Here I have not applied the actions to influence the environment. I just wanted to check the reason for getting large actions by just calling the torchfort_rl_off_policy_predict function & by switching-off all other functions. It seems to be some garbage values or some wrong address is being accessed by the state... Some issue in how the Fortran array is passed to the interface maybe...
I ran the simulation for sufficient time to get a fully-developed turbulent flow & from this checkpoint I started to call the torchfort routines to train the model - first, without using the output actions to influence the environment for certain time and then use it to influence the environment.
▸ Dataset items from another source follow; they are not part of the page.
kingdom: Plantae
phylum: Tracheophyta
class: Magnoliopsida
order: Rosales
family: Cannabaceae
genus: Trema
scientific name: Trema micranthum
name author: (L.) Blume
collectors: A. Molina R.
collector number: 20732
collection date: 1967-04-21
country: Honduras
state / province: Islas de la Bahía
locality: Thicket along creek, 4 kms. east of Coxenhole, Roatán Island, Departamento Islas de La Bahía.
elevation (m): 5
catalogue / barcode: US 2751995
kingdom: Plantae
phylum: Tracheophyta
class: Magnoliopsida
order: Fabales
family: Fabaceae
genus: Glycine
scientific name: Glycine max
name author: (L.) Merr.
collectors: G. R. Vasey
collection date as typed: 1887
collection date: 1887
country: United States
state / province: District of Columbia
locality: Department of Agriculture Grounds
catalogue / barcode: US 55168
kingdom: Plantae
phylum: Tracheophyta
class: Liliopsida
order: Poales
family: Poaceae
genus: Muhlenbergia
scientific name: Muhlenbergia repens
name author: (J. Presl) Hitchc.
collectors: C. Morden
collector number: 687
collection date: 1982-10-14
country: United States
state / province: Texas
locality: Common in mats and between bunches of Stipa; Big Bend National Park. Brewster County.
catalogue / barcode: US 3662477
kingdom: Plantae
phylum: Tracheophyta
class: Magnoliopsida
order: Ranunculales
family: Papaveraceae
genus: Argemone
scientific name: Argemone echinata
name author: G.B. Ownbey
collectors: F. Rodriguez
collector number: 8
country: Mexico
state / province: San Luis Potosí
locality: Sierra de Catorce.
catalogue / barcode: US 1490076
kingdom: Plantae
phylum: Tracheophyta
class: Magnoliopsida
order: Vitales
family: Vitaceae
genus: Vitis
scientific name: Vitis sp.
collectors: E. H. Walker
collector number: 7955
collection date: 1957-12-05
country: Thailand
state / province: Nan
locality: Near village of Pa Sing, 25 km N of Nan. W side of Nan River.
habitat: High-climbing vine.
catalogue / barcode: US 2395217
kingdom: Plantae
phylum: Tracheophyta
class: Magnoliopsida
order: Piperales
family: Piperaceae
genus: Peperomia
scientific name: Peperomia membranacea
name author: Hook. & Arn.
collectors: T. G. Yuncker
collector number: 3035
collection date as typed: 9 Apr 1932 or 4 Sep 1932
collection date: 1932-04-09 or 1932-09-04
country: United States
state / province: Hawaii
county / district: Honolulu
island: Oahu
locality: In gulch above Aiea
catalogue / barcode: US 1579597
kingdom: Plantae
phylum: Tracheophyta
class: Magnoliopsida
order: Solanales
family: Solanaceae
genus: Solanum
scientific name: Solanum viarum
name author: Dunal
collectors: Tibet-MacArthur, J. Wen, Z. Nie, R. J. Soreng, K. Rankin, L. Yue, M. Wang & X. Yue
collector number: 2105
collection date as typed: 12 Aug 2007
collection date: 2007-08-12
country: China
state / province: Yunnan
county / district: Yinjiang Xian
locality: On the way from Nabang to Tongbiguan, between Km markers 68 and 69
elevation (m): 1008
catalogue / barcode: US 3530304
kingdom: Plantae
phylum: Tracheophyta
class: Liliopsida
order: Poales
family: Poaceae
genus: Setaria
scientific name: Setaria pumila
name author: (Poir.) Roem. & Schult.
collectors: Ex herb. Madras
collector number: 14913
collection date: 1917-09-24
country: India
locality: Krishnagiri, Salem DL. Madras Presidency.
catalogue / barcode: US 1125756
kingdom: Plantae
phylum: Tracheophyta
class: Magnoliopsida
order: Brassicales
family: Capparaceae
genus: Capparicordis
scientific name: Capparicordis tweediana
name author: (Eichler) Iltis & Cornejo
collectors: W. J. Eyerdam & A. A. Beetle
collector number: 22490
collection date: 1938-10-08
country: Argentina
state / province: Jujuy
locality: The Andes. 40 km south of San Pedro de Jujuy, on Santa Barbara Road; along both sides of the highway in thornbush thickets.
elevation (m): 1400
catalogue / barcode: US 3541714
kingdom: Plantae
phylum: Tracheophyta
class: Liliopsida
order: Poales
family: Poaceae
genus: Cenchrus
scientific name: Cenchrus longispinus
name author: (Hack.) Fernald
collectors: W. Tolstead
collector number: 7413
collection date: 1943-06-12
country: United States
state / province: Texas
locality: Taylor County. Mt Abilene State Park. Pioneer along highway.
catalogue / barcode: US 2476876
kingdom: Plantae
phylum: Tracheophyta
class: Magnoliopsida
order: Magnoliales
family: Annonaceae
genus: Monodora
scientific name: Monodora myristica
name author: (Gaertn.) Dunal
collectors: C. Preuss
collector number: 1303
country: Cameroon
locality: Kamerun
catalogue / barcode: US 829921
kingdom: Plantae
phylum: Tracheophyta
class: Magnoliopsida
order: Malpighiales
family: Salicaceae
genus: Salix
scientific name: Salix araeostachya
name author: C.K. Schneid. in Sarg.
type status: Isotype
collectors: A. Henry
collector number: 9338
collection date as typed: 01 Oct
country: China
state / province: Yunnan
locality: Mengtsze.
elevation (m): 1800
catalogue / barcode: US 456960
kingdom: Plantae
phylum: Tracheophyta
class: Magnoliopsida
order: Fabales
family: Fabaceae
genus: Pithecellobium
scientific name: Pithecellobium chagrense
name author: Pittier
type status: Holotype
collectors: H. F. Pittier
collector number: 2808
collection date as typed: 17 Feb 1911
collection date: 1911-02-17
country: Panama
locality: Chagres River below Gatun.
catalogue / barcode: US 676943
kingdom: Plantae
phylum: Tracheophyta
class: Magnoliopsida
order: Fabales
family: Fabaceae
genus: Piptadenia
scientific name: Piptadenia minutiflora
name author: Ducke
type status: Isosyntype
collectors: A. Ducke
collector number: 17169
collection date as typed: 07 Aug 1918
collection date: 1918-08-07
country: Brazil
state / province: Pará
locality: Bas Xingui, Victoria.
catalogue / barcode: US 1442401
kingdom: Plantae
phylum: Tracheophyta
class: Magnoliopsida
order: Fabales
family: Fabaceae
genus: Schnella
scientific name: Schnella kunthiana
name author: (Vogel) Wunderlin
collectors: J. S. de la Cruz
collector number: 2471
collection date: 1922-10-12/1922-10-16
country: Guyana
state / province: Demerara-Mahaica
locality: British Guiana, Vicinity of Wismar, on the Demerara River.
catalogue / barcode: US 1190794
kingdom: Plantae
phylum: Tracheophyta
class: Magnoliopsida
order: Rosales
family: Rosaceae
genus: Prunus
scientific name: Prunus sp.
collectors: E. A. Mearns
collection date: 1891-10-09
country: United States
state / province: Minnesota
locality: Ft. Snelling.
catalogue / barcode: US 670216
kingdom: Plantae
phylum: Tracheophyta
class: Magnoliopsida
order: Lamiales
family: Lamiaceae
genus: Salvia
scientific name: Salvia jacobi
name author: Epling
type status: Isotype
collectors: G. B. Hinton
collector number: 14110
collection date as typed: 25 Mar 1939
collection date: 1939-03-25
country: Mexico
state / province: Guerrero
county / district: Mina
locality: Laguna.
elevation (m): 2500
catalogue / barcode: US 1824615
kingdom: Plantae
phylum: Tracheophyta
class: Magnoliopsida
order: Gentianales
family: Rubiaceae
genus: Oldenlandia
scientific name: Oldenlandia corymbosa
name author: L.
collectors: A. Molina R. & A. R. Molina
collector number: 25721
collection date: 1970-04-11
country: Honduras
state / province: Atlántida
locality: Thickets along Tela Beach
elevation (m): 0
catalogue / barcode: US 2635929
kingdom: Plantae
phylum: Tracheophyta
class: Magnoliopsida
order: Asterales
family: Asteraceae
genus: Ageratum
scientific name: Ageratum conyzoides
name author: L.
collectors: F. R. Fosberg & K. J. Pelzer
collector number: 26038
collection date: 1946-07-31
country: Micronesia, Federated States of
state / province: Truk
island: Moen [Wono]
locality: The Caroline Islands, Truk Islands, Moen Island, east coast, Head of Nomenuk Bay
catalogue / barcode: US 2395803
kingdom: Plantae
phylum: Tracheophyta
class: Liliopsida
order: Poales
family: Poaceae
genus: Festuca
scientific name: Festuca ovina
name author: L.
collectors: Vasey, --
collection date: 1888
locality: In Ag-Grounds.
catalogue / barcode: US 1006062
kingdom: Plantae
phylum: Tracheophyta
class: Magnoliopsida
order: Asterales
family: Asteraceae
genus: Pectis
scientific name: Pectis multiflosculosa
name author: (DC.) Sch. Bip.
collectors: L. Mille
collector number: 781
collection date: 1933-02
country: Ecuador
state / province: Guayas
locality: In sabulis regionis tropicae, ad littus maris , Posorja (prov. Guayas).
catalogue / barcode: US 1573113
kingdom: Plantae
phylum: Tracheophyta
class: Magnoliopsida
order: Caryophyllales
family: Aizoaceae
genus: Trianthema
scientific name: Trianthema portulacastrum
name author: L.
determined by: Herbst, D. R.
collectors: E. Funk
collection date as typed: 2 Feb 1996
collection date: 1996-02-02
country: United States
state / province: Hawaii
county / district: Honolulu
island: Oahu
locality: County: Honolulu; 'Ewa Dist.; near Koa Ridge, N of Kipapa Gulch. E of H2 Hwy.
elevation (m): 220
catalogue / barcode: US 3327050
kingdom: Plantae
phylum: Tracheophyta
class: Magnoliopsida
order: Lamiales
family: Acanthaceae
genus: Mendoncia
I have normalized my state array with respect to the friction velocity & viscosity. On top of this, do I need to normalize with respect to the statistics like mean & std ?
Do I need to destroy the torchfort system which is created initially? Has this something to do with the garbage values?
I had created the above function and added it to the interface-
interface torchfort_rl_off_policy_predict
module procedure torchfort_rl_off_policy_predict_float_2d_2d
And in this I have real(real64) :: state(:, :), act(:,:). In the C binding torchfort_rl_off_policy_predict_c, there is real(c_float) :: state(*), act(*). Does this have to do anything with this?
After changing to c_double it is working. The actions are within the clipped range as well. Thanks for your support!